MOROCCAN CARROT SOUP WITH HARISSA RELISH AND YOGURT
Silky-sweet carrot soup gets a flavour boost from a spicy pepper relish, tangy yogurt and cool cilantro. Jarred piquillo peppers are a Spanish delicacy that is increasingly easy to find—Loblaws carries them under its PC Black Label. You could also use the equivalent amount of roasted red peppers.
HARISSA RELISH
½ tsp (2 mL) cumin seeds
½ tsp (2 mL) caraway seeds
½ tsp (2 mL) chili flakes
⅔ cup (150 mL) chopped jarred piquillo peppers ¼ tsp (1 mL) finely grated garlic
1 tbsp (15 mL) extra virgin olive oil
Salt to taste
CARROT SOUP
2 tbsp (30 mL) extra virgin olive oil 2 onions, chopped
2 cloves garlic, thinly sliced
1 tsp (5 mL) ground cumin
½ tsp (2 mL) ground coriander
½ tsp (2 mL) ground ginger
⅛ tsp (0.5 mL) cinnamon
2½ lbs (1.25 kg) carrots, peeled, chopped 6 cups (1.5 L) vegetable stock, preferably homemade
1 tsp (5 mL) fresh lemon juice
Salt and freshly ground pepper to taste
Plain yogurt and cilantro leaves to garnish
1 For the harissa relish, place cumin and caraway seeds in small frying pan over medium heat. Toast, shaking pan occasionally, until lightly browned and fragrant, 2 to 3 minutes. Remove from heat and add chili flakes. Toast for 10 seconds. Transfer to plate to cool.
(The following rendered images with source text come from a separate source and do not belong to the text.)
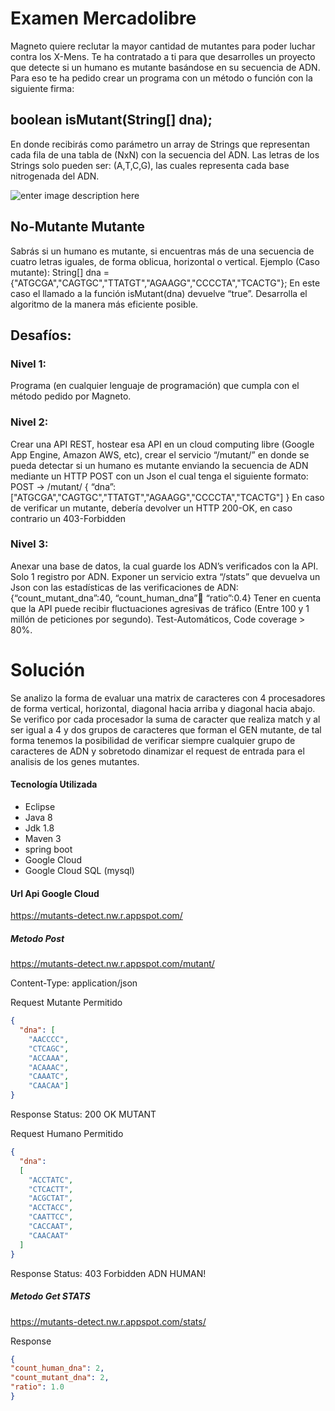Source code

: # Examen Mercadolibre
Magneto quiere reclutar la mayor cantidad de mutantes para poder luchar
contra los X-Mens.
Te ha contratado a ti para que desarrolles un proyecto que detecte si un
humano es mutante basándose en su secuencia de ADN.
Para eso te ha pedido crear un programa con un método o función con la siguiente firma:

## boolean isMutant(String[] dna);

En donde recibirás como parámetro un array de Strings que representan cada fila de una tabla
de (NxN) con la secuencia del ADN. Las letras de los Strings solo pueden ser: (A,T,C,G), las
cuales representa cada base nitrogenada del ADN.

![enter image description here](https://fotos.subefotos.com/861243f53091dc5758f70d9e73b3ec44o.jpg)

## No-Mutante Mutante

Sabrás si un humano es mutante, si encuentras más de una secuencia de cuatro letras
iguales, de forma oblicua, horizontal o vertical.
Ejemplo (Caso mutante):
String[] dna = {"ATGCGA","CAGTGC","TTATGT","AGAAGG","CCCCTA","TCACTG"};
En este caso el llamado a la función isMutant(dna) devuelve “true”.
Desarrolla el algoritmo de la manera más eficiente posible.

## Desafíos:
### Nivel 1:
Programa (en cualquier lenguaje de programación) que cumpla con el método pedido por
Magneto.
### Nivel 2:
Crear una API REST, hostear esa API en un cloud computing libre (Google App Engine,
Amazon AWS, etc), crear el servicio “/mutant/” en donde se pueda detectar si un humano es
mutante enviando la secuencia de ADN mediante un HTTP POST con un Json el cual tenga el
siguiente formato:
POST → /mutant/
{
“dna”:["ATGCGA","CAGTGC","TTATGT","AGAAGG","CCCCTA","TCACTG"]
}
En caso de verificar un mutante, debería devolver un HTTP 200-OK, en caso contrario un
403-Forbidden
### Nivel 3:
Anexar una base de datos, la cual guarde los ADN’s verificados con la API.
Solo 1 registro por ADN.
Exponer un servicio extra “/stats” que devuelva un Json con las estadísticas de las
verificaciones de ADN: {“count_mutant_dna”:40, “count_human_dna”:100: “ratio”:0.4}
Tener en cuenta que la API puede recibir fluctuaciones agresivas de tráfico (Entre 100 y 1
millón de peticiones por segundo).
Test-Automáticos, Code coverage > 80%.

# Solución
Se analizo la forma de evaluar una matrix de caracteres con 4 procesadores de forma vertical, horizontal, diagonal hacia arriba y diagonal hacia abajo.
Se verifico por cada procesador la suma de caracter que realiza match y al ser igual a 4 y dos grupos de caracteres que forman el GEN mutante, de tal forma tenemos la posibilidad de verificar siempre cualquier grupo de caracteres de ADN y sobretodo dinamizar el request de entrada para el analisis de los genes mutantes.


#### Tecnología Utilizada
- Eclipse
- Java 8
- Jdk 1.8
- Maven 3
- spring boot
- Google Cloud
- Google Cloud SQL (mysql)

#### Url Api Google Cloud 
https://mutants-detect.nw.r.appspot.com/

##### Metodo Post
https://mutants-detect.nw.r.appspot.com/mutant/

Content-Type: application/json

Request Mutante Permitido
```json
{
  "dna": [
    "AACCCC",
    "CTCAGC",
    "ACCAAA",
    "ACAAAC",
    "CAAATC",
    "CAACAA"] 
}
```
Response Status: 200 OK
MUTANT

Request Humano Permitido
```json
{
  "dna": 
  [
    "ACCTATC",
    "CTCACTT",
    "ACGCTAT",
    "ACCTACC",
    "CAATTCC",
    "CACCAAT",
    "CAACAAT"
  ]
}
```
Response Status: 403 Forbidden
ADN HUMAN!

##### Metodo Get STATS
https://mutants-detect.nw.r.appspot.com/stats/

Response
```json
{
"count_human_dna": 2,
"count_mutant_dna": 2,
"ratio": 1.0
}
```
2 In a spice grinder or with a mortar and pestle, coarsely grind cooled spices. Add to bowl with piquillo peppers, garlic, olive oil and salt. Mix. Transfer to airtight container. (Relish will keep in fridge up to 1 week. Bring to room temperature before serving.)
3 For the soup, heat oil in a large pot over medium heat. Add onions. Cook, stirring occasionally, until soft and just starting to brown, 8 to 10 minutes. Add garlic. Cook 1 minute. Add spices. Cook 30 seconds. Add carrots and stock. Raise heat to high. When it comes to a boil, reduce to a simmer and cook until carrots are soft, about 20 minutes. Working in batches, purée soup in a blender until smooth. Transfer to a clean pot. Stir in lemon juice. Season with salt and pepper. Keep warm over a low heat.
4 To serve, ladle soup into warmed bowls. Garnish with a dollop of yogurt, some harissa relish and a few cilantro leaves.